Unless something has happened to crack the toilet bowl (or tank) porcelain, the most likely reason the toilet bowl is leaking is because of a faulty wax ring.
Why would a wax ring become faulty? If the toilet was not bolted firmly enough to the floor to begin with, it will rock ever so slightly every time someone sits on it. Over time, this rocking motion will loosen the wax ring, causing it to release water upon every flush.
Luckily, this is not an expensive problem to solve. First, go out and buy a new wax ring, which should cost about $3. Let it acclimate to room temperature once you bring it home. Then, turn off the toilet’s water supply and flush it. Empty out as much water as possible from the bowl. Now, unhook the water supply, loosen the bolts holding the toilet to the floor, and lift the toilet off the floor. Set it aside somewhere. Make sure the toilet bottom is standing on old towels or newspaper, not directly on the floor; otherwise, you’ll have wax all over your floor.
Plug the sewer line with an old towel or other cloth so that you do not have sewer gas leaking into the bathroom. Using a putty knife, remove the old wax ring from the sewer line. Put the new wax ring in place and then put the toilet over it. Slowly push down on the toilet so as to seat it on the wax ring. Bolt the toilet back down to the floor, making sure it does not rock. Be careful not to over-tighten the bolts; this will crack the ceramic.
This is probably the most annoying toilet problem. However, with a few tricks, you can easily (and cheaply) unclog it. First, go out to your local Home Depot or Lowe’s home improvement store and buy a force ball-type plunger. These plungers cost from $3-$5 and are a vast improvement over standard plungers, providing at least twice the plunging pressure.

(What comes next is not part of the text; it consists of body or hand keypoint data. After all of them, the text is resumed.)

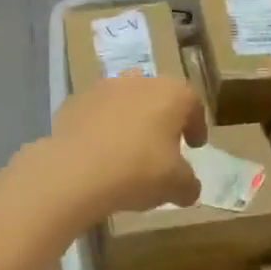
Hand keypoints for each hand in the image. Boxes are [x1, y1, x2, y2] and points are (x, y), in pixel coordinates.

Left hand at [46, 76, 206, 219]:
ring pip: (125, 103)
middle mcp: (139, 81)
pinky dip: (101, 129)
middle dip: (162, 120)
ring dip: (129, 121)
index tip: (194, 146)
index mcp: (172, 94)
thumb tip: (188, 188)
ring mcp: (103, 88)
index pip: (193, 105)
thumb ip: (189, 184)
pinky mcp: (74, 102)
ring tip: (127, 151)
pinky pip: (96, 114)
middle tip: (162, 146)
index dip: (196, 127)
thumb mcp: (177, 185)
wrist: (75, 172)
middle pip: (158, 98)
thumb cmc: (139, 171)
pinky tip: (99, 154)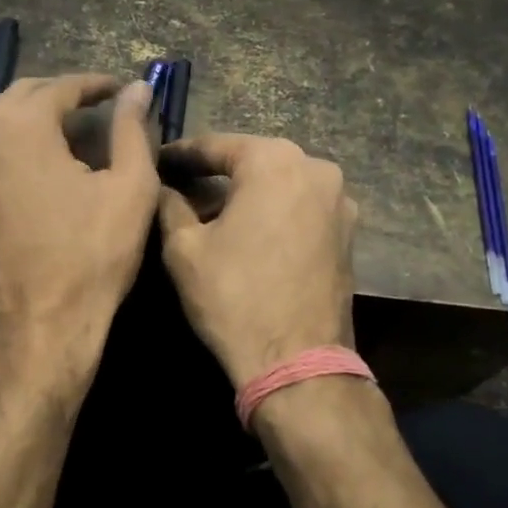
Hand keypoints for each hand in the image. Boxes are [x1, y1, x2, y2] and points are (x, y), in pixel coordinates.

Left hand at [0, 75, 158, 368]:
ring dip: (6, 119)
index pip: (61, 87)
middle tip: (86, 112)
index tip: (117, 89)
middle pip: (18, 96)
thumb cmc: (92, 258)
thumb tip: (138, 88)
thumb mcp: (130, 190)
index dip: (94, 85)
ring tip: (36, 139)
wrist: (36, 328)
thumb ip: (131, 130)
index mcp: (24, 125)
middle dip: (55, 97)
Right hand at [157, 134, 358, 388]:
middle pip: (253, 163)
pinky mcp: (349, 232)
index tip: (158, 161)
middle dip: (216, 175)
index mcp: (274, 160)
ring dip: (247, 196)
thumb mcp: (185, 248)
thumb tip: (162, 186)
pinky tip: (250, 236)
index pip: (216, 146)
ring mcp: (340, 201)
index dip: (181, 155)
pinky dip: (274, 214)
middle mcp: (316, 168)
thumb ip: (170, 204)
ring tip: (213, 218)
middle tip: (181, 191)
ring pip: (280, 186)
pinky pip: (301, 209)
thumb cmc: (235, 296)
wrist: (298, 361)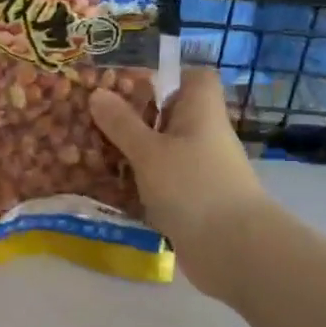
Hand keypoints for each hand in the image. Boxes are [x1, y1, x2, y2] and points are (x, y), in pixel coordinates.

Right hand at [89, 67, 269, 300]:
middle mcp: (204, 136)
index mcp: (201, 112)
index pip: (195, 78)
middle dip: (136, 118)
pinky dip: (140, 185)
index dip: (168, 76)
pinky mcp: (194, 202)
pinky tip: (110, 189)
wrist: (232, 249)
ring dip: (134, 154)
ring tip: (93, 153)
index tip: (132, 86)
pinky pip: (163, 183)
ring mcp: (201, 171)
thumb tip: (98, 93)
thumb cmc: (192, 186)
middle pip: (172, 116)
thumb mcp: (149, 151)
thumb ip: (122, 124)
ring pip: (164, 152)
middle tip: (96, 120)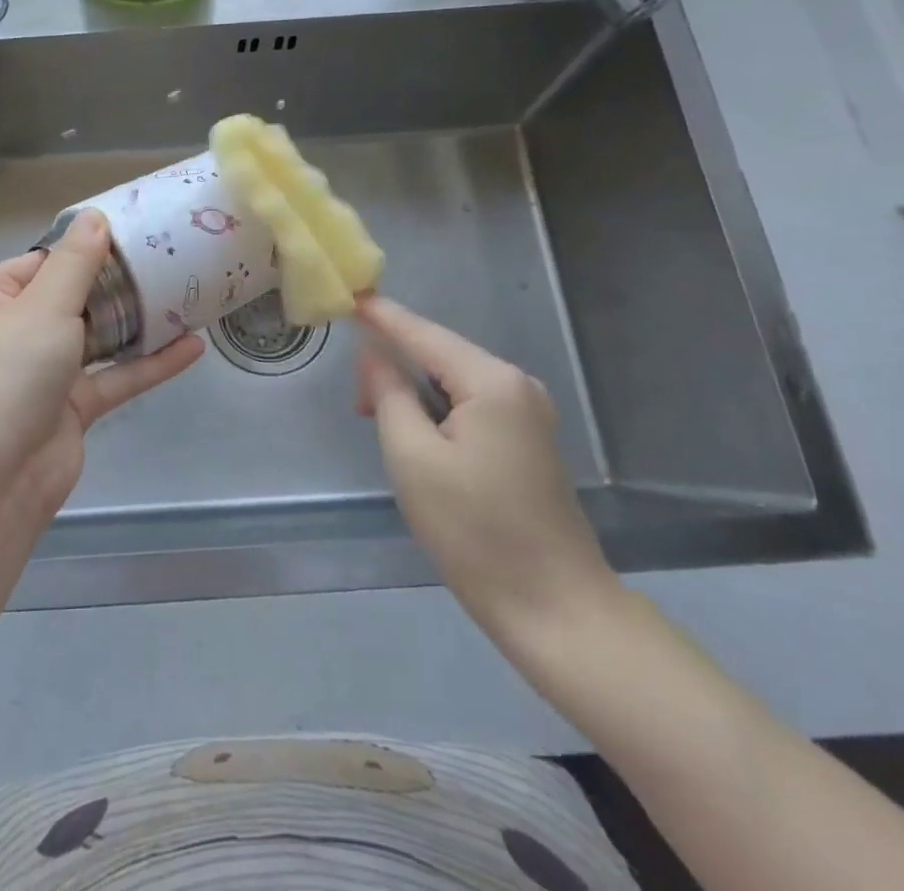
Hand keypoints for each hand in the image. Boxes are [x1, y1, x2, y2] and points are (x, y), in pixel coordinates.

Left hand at [0, 209, 204, 518]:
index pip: (42, 262)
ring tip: (187, 295)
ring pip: (96, 338)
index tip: (136, 233)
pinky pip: (112, 378)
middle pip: (72, 298)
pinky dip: (147, 364)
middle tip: (170, 259)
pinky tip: (192, 347)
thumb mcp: (42, 307)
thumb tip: (95, 216)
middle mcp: (9, 332)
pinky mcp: (68, 409)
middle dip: (118, 284)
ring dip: (137, 322)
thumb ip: (75, 262)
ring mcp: (40, 373)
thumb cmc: (6, 375)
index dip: (87, 248)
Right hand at [356, 296, 617, 640]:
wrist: (555, 609)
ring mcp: (528, 412)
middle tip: (358, 405)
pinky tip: (417, 432)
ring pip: (454, 380)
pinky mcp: (528, 439)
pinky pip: (471, 404)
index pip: (422, 333)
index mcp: (491, 382)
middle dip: (395, 364)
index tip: (348, 294)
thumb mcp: (412, 457)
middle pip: (440, 354)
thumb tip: (374, 353)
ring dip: (413, 390)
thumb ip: (389, 393)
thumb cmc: (474, 531)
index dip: (382, 316)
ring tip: (378, 419)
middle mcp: (516, 384)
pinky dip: (437, 409)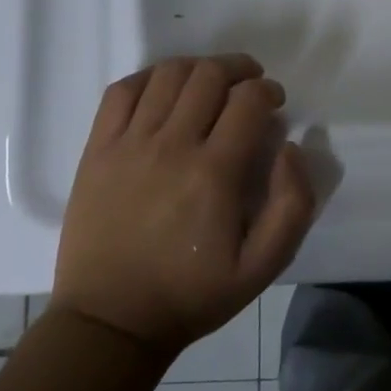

Be sure you have sufficient water in your toilet bowl. If not, add some water. Try plunging the clog by moving the plunger up and down on the toilet bowl discharge throat about 20 times.
Usually, this will be sufficient to undo any toilet clog. However, if you plunge and are unable to unclog the toilet, then you will need to get something called a closet auger. A toilet snake can also be used. Either of these items run about $20-$30. Start threading the auger/snake into the bowl and keep turning it until it becomes tight. This turning action should hook, and then bring back, whatever is clogging the bowl.
If all else fails, you may need to undo the toilet as described in the Leaking Toilet Bowl section. This will allow you better access to the toilet bowl bottom, where from you can pull out the obstruction by hand. Don’t forget to get a new wax ring and install that back on the sewer line when you are finished.